You will likely find that you can only run a limited number of pods on each node in the cluster… This, believe it or not, is a feature.
Let’s scale our backend to some high number, like 70. Across 3 medium nodes this should be quite reasonable.
kubectl scale --replicas 70 deploy/backend
You’ll find that some of our pods aren’t starting, they’re stuck in one of two states Pending
or ContainerCreating
. You can see the error in more detail by running kubectl describe pod/podname
:
Pending
will have an error message: 0/3 nodes are available: 3 Insufficient pods, 3 node(s) were unschedulable
(this implies that we’re hitting the kubelet’s max pod limit.)ContainerCreating
will have an error message: NetworkPlugin cni failed to set up pod "podname" network: add cmd: failed to assign an IP address to container
(this implies that we’re running out of available IP addresses on the node, or in the subnet.)This is where the max pods setting comes in. Each kubelet (each node, essentially) has what is known as a pod limit. By default this is 110 pods. In EKS it’s much less because of the default AWS CNI installed on each node. A CNI (or network plugin) tells the kubelet how pods should interact with the network interfaces on the node, and handles things like allocating new IP addresses for your pods.

* **EXERCISE A**:
Copy from the text on Kubernetes pod limits the passage that begins at the words "You will likely" and ends after the words "be quite reasonable.".
* **EXERCISE B**:
Carry on the text about Kubernetes pod limits on EKS nodes, starting after its final sentence.

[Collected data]

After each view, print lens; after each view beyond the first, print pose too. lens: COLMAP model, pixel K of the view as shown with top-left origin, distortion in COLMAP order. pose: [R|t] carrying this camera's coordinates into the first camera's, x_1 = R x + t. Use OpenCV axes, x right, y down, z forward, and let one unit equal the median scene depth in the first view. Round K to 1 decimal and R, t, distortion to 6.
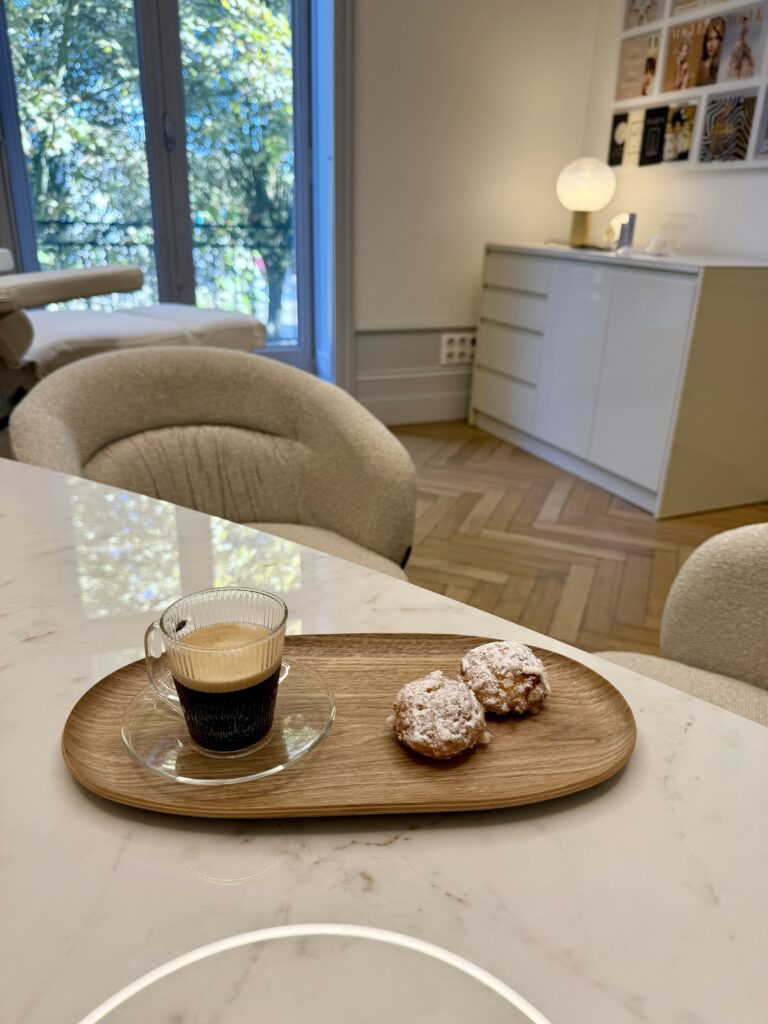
lens RADIAL K [[776.9, 0, 384.7], [0, 776.9, 513.1], [0, 0, 1]] dist [-0.001598, 0.003920]
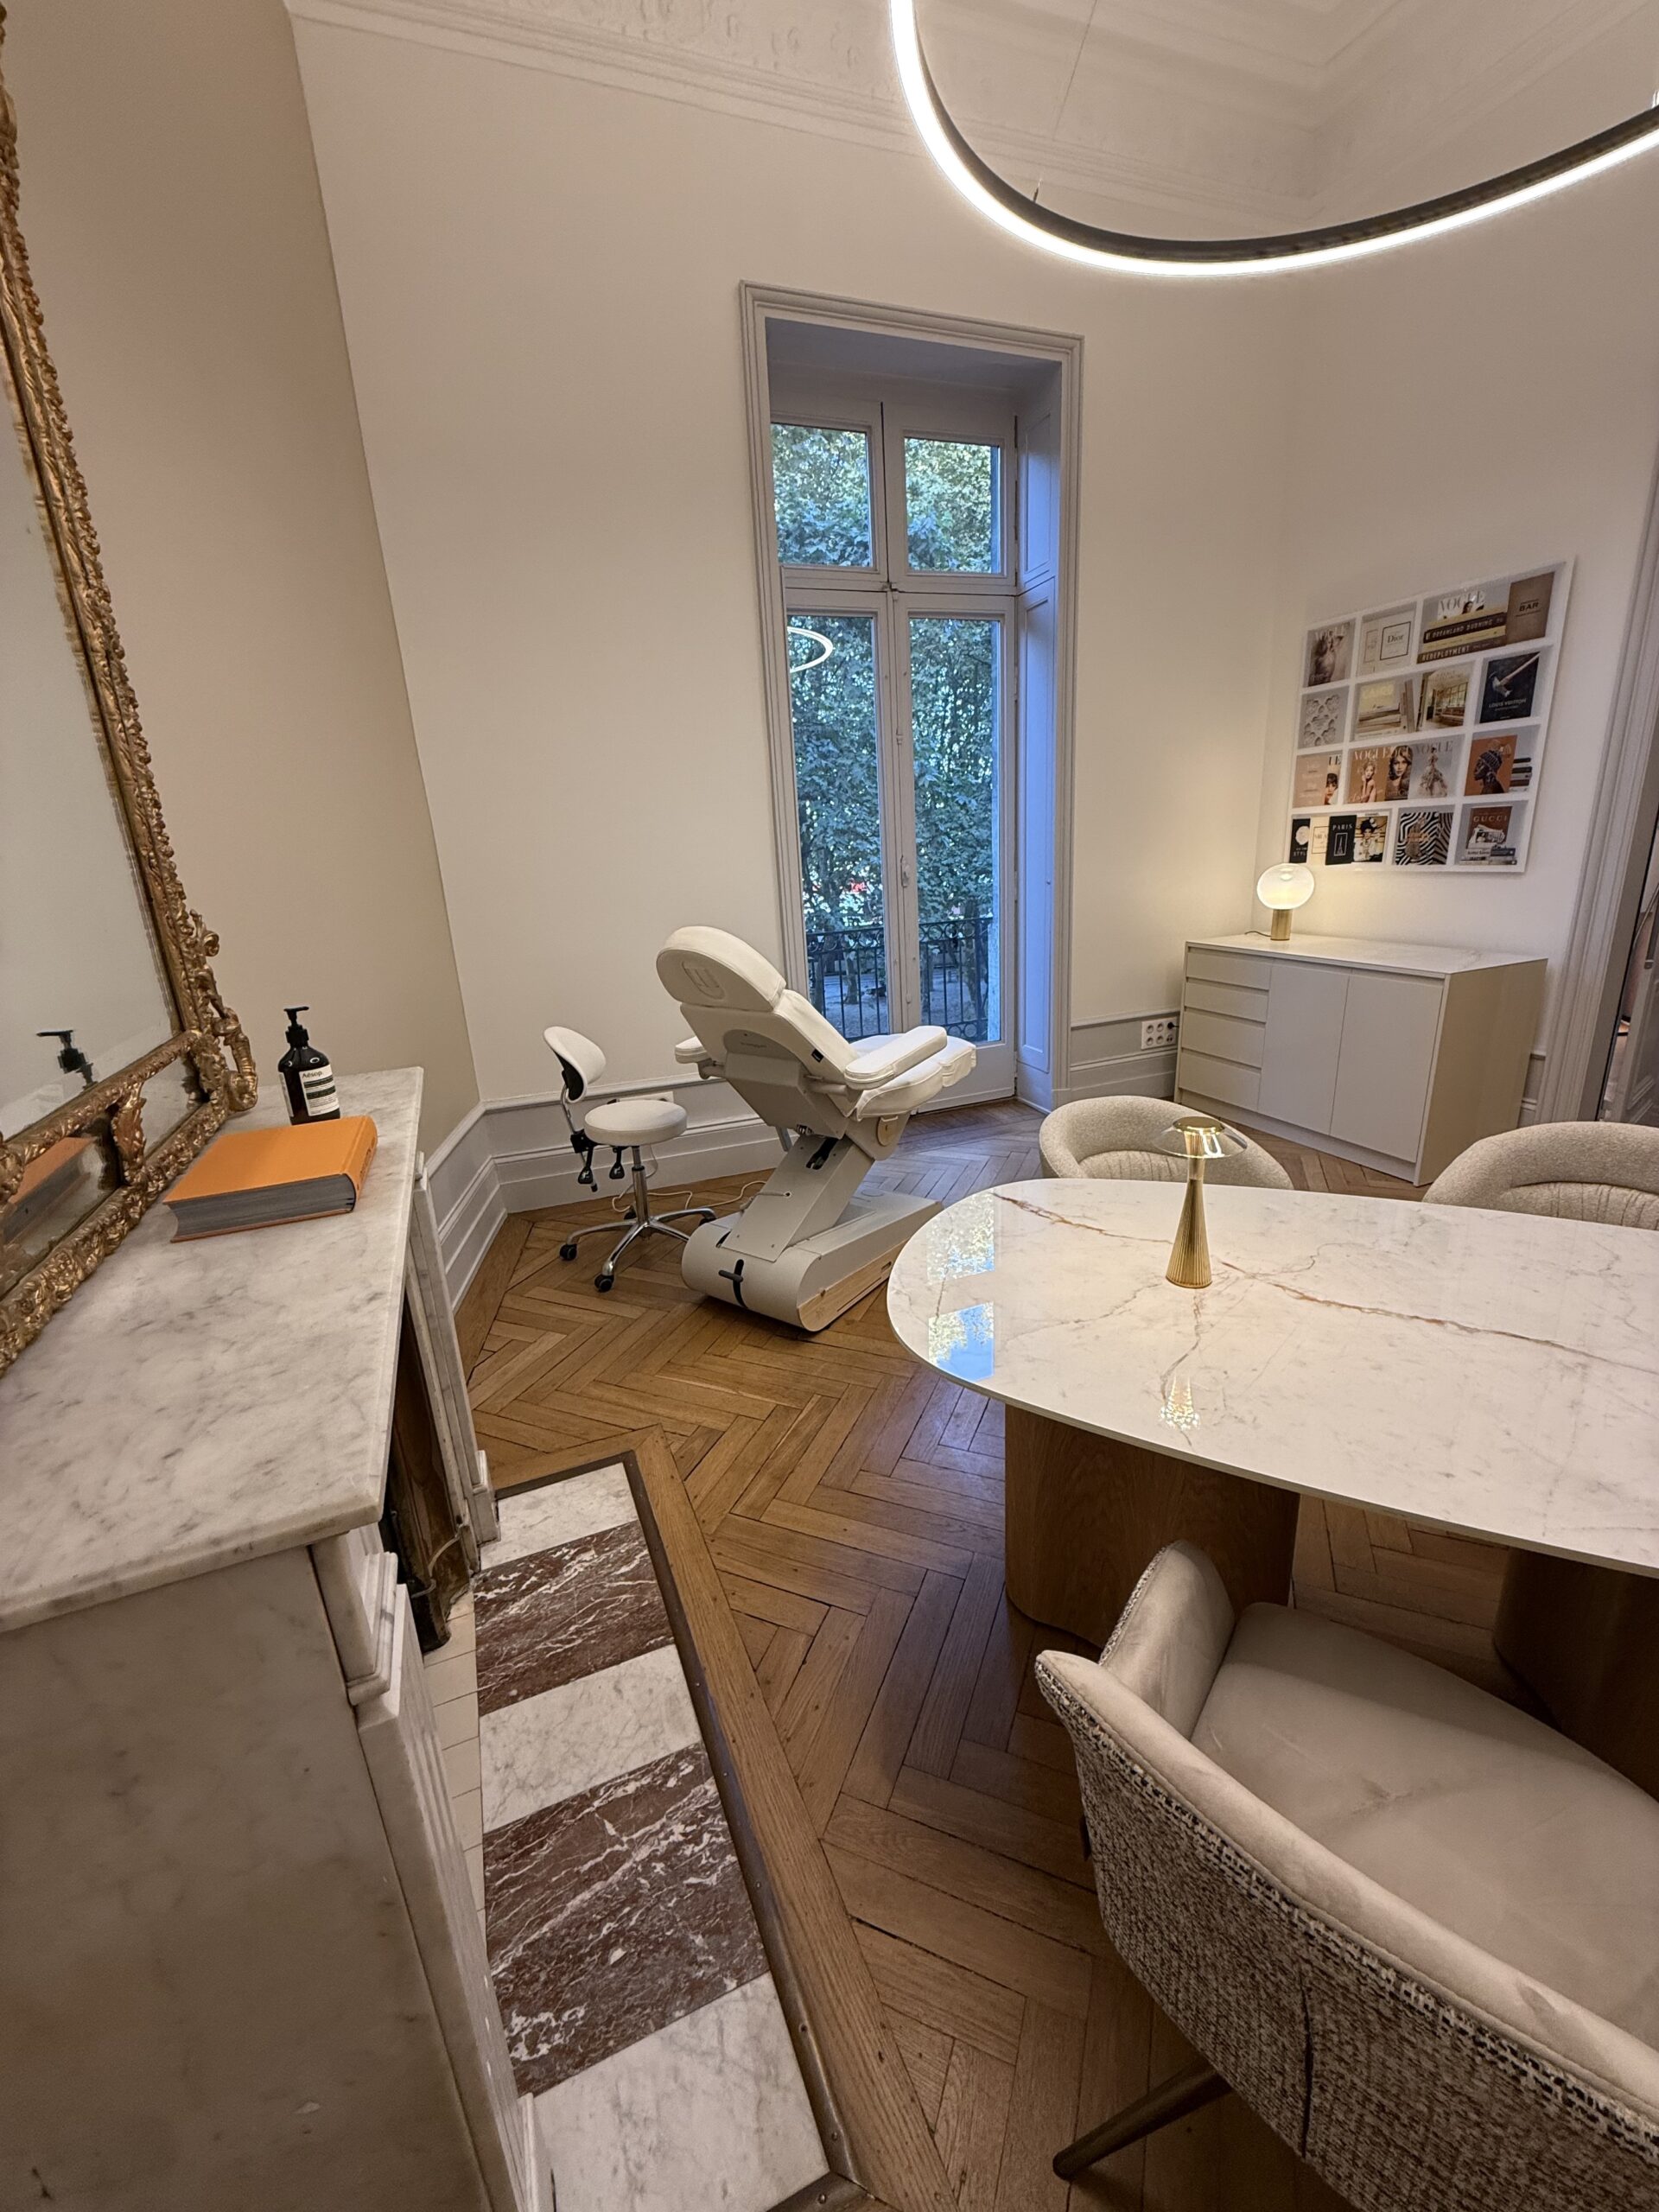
lens RADIAL K [[879.6, 0, 825.0], [0, 879.6, 1099.0], [0, 0, 1]] dist [-0.001863, 0.000288]
pose [[0.996105, -0.069292, -0.054522, -0.366796], [0.064703, 0.994542, -0.081851, -0.059989], [0.059896, 0.078005, 0.995152, -0.289332]]
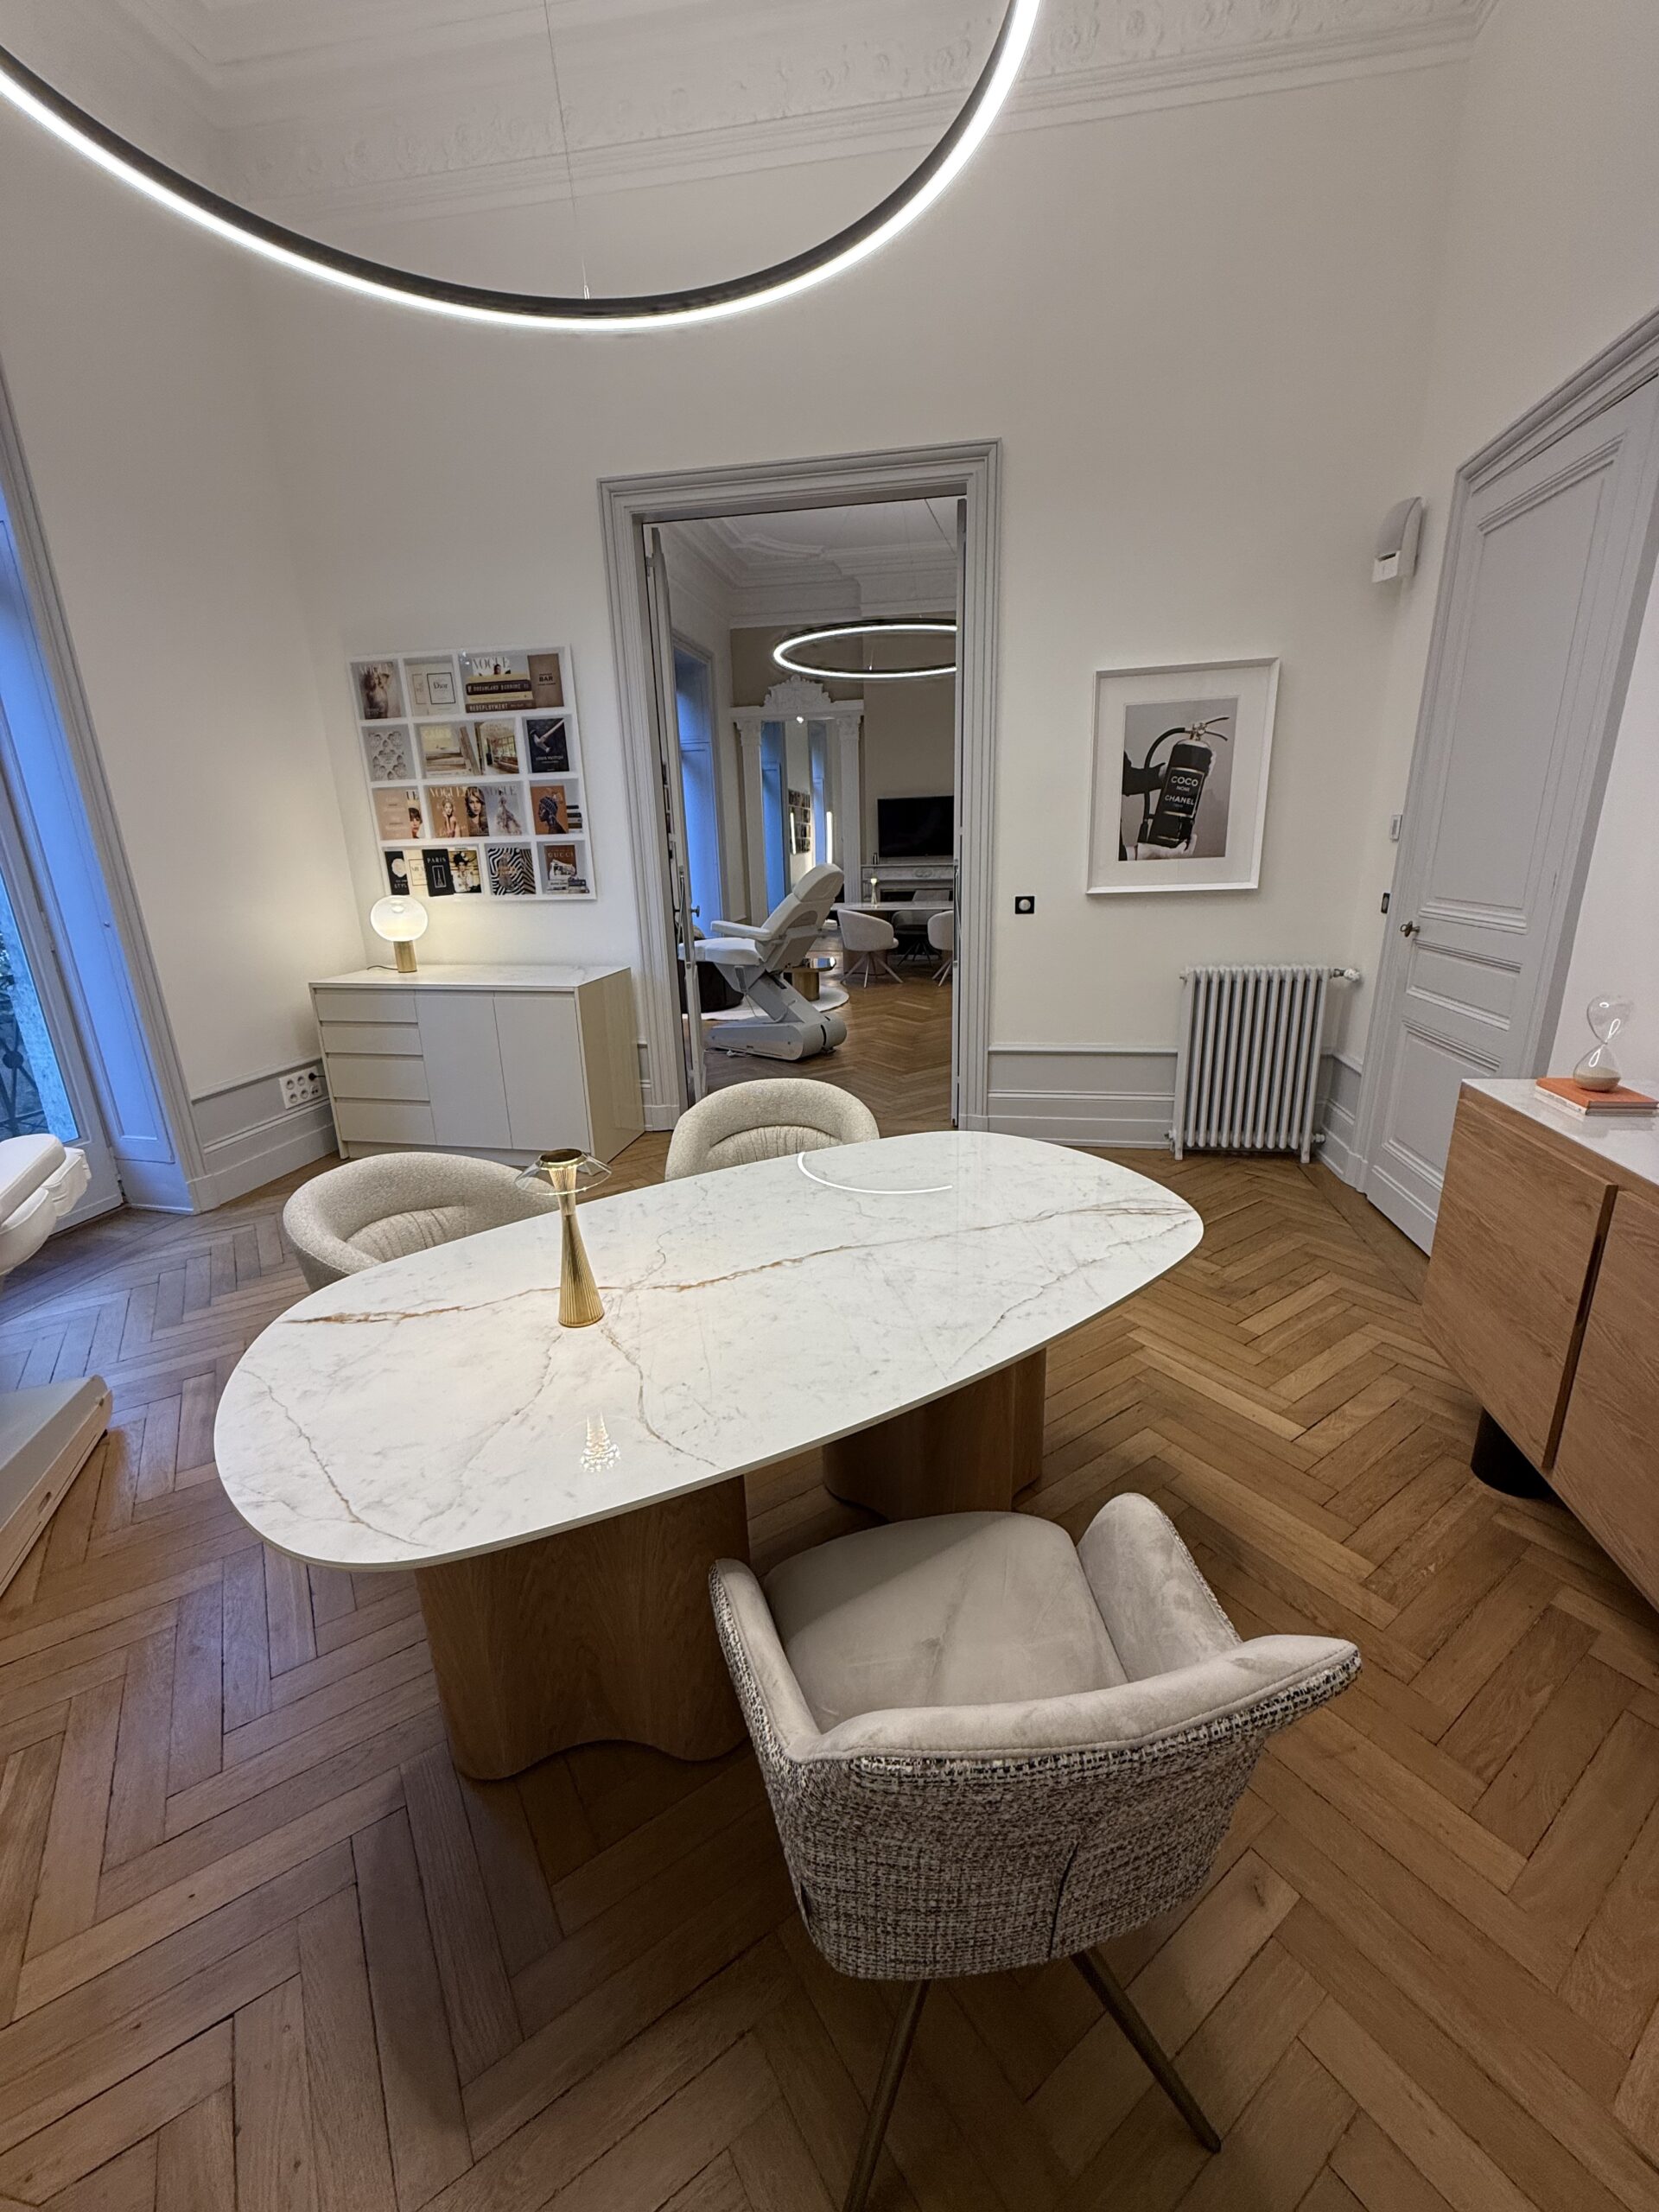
lens RADIAL K [[879.6, 0, 830.4], [0, 879.6, 1098.1], [0, 0, 1]] dist [-0.001863, 0.000288]
pose [[0.569542, -0.276357, 0.774112, -0.450449], [0.333870, 0.938374, 0.089358, -0.092869], [-0.751101, 0.207560, 0.626710, -0.205476]]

* **ANSWER AREA A**:
You will likely find that you can only run a limited number of pods on each node in the cluster… This, believe it or not, is a feature.
Let’s scale our backend to some high number, like 70. Across 3 medium nodes this should be quite reasonable.

* **ANSWER AREA B**:
The difference with the AWS CNI plugin, is that it allocates real IP addresses on the subnet. This makes your pods accessible from outside the cluster, from anywhere inside your VPN - which might sound useful, but actually since there’s no corresponding DNS entries, and since your pods are likely to be recycled with the usual ebb and flow of deployments it’s unlikely many people will want to be connecting directly with your pods, far more likely you’ll be using some form of ingress controller to do this.
Also far more likely is that people wonder why the can only run some limited number of pods on each node. The limit because there’s only a small number of network interfaces available on each EC2 instance. This number depends on the instance type, a full list of these limits can be found here.
To fix all of this, we need to do two things:
We’ll start by replacing the CNI, first delete the AWS CNI:
kubectl delete ds aws-node -n kube-system
And install weave-net:
kubectl apply -f "https://cloud.weave.works/k8s/net?k8s-version=$(kubectl version | base64 | tr -d '\n')"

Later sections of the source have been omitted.